- PROBLEM DETAILS
Using the data beneath this instruction, retype only the lines from the one that contains "9: (816, 266)" down to the one that contains "47: (815, 685)", both included, exactly as they appear.

=-=-=-=-=

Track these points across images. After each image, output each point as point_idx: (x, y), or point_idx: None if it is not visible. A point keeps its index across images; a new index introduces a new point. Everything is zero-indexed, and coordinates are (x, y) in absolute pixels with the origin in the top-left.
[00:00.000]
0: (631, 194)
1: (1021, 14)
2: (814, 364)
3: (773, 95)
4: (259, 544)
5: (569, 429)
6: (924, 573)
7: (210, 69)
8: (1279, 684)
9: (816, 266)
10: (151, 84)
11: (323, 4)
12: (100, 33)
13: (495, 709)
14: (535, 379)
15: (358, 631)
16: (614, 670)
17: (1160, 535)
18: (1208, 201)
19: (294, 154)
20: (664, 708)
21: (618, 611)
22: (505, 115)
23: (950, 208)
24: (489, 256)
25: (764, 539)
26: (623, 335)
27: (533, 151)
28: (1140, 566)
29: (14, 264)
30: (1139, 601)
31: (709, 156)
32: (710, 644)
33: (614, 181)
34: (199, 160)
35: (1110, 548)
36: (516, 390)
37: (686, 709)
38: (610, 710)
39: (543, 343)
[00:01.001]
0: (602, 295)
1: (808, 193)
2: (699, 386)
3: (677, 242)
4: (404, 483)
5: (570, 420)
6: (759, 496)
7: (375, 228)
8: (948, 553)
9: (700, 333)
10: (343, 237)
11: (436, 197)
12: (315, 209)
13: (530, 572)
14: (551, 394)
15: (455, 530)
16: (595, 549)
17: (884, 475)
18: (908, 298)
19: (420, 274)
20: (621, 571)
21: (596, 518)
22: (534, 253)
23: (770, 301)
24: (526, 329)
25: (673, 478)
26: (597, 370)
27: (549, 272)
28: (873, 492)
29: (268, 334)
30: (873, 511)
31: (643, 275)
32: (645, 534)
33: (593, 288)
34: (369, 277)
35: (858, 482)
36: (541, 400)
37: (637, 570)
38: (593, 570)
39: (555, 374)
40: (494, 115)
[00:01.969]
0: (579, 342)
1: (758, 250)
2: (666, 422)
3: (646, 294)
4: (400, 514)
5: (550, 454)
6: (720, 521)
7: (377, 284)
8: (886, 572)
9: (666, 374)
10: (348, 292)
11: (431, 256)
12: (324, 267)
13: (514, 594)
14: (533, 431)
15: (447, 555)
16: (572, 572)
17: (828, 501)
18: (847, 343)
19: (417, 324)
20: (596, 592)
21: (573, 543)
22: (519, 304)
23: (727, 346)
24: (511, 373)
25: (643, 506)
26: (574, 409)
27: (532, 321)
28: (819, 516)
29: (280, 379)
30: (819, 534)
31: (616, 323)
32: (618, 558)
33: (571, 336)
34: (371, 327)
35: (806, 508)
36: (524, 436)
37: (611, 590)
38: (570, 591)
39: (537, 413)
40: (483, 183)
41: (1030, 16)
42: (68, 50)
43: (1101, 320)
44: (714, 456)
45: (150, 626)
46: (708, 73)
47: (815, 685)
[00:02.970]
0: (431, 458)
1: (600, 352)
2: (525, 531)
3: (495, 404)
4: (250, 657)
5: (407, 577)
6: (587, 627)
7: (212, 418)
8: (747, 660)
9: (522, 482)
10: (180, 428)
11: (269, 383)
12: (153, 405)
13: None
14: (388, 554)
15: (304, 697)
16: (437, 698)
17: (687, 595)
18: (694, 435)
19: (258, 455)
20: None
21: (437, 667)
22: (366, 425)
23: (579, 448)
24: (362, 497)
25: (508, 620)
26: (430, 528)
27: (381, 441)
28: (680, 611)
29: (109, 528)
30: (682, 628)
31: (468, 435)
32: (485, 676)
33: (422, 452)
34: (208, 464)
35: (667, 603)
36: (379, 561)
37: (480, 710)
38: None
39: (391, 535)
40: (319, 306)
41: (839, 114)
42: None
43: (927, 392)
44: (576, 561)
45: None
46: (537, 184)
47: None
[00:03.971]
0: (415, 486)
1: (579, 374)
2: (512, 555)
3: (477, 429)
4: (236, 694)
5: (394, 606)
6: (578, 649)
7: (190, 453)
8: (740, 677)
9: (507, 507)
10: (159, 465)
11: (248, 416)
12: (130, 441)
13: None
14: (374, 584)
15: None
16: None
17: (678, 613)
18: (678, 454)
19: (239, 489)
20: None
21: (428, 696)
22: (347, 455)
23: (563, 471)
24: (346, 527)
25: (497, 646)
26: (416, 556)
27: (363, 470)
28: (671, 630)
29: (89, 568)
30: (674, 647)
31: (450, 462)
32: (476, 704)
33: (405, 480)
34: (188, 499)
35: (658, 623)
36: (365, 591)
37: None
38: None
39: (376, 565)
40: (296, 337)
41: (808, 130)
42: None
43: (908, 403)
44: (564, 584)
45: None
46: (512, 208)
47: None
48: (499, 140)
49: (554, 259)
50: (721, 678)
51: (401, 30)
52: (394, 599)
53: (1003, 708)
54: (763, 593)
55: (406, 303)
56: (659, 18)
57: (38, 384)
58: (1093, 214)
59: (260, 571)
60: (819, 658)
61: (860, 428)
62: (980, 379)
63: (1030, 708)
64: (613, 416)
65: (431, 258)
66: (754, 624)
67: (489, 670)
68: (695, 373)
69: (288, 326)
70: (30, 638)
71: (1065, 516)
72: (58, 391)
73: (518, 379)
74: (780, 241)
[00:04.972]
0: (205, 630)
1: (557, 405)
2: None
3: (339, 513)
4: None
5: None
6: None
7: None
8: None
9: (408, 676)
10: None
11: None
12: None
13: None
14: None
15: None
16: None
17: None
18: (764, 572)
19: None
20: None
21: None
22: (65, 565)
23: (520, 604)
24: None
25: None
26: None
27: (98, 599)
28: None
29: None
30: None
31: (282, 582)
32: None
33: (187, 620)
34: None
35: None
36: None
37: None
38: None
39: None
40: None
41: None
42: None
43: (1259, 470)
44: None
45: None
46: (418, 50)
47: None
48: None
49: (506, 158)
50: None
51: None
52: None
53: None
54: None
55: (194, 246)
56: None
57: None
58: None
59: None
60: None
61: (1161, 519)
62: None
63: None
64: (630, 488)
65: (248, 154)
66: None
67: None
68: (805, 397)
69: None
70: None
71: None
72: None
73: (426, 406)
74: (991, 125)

=-=-=-=-=

- RESPONSE FOR THIS EXERCISE
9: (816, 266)
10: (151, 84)
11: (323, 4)
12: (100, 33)
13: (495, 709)
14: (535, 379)
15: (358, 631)
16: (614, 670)
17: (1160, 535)
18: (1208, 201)
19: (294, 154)
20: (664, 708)
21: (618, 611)
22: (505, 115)
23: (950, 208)
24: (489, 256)
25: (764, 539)
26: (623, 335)
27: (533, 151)
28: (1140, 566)
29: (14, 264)
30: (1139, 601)
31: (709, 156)
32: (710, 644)
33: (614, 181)
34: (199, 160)
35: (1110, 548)
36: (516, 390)
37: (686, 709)
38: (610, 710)
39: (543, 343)
[00:01.001]
0: (602, 295)
1: (808, 193)
2: (699, 386)
3: (677, 242)
4: (404, 483)
5: (570, 420)
6: (759, 496)
7: (375, 228)
8: (948, 553)
9: (700, 333)
10: (343, 237)
11: (436, 197)
12: (315, 209)
13: (530, 572)
14: (551, 394)
15: (455, 530)
16: (595, 549)
17: (884, 475)
18: (908, 298)
19: (420, 274)
20: (621, 571)
21: (596, 518)
22: (534, 253)
23: (770, 301)
24: (526, 329)
25: (673, 478)
26: (597, 370)
27: (549, 272)
28: (873, 492)
29: (268, 334)
30: (873, 511)
31: (643, 275)
32: (645, 534)
33: (593, 288)
34: (369, 277)
35: (858, 482)
36: (541, 400)
37: (637, 570)
38: (593, 570)
39: (555, 374)
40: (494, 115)
[00:01.969]
0: (579, 342)
1: (758, 250)
2: (666, 422)
3: (646, 294)
4: (400, 514)
5: (550, 454)
6: (720, 521)
7: (377, 284)
8: (886, 572)
9: (666, 374)
10: (348, 292)
11: (431, 256)
12: (324, 267)
13: (514, 594)
14: (533, 431)
15: (447, 555)
16: (572, 572)
17: (828, 501)
18: (847, 343)
19: (417, 324)
20: (596, 592)
21: (573, 543)
22: (519, 304)
23: (727, 346)
24: (511, 373)
25: (643, 506)
26: (574, 409)
27: (532, 321)
28: (819, 516)
29: (280, 379)
30: (819, 534)
31: (616, 323)
32: (618, 558)
33: (571, 336)
34: (371, 327)
35: (806, 508)
36: (524, 436)
37: (611, 590)
38: (570, 591)
39: (537, 413)
40: (483, 183)
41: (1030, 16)
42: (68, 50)
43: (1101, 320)
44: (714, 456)
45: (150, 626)
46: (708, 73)
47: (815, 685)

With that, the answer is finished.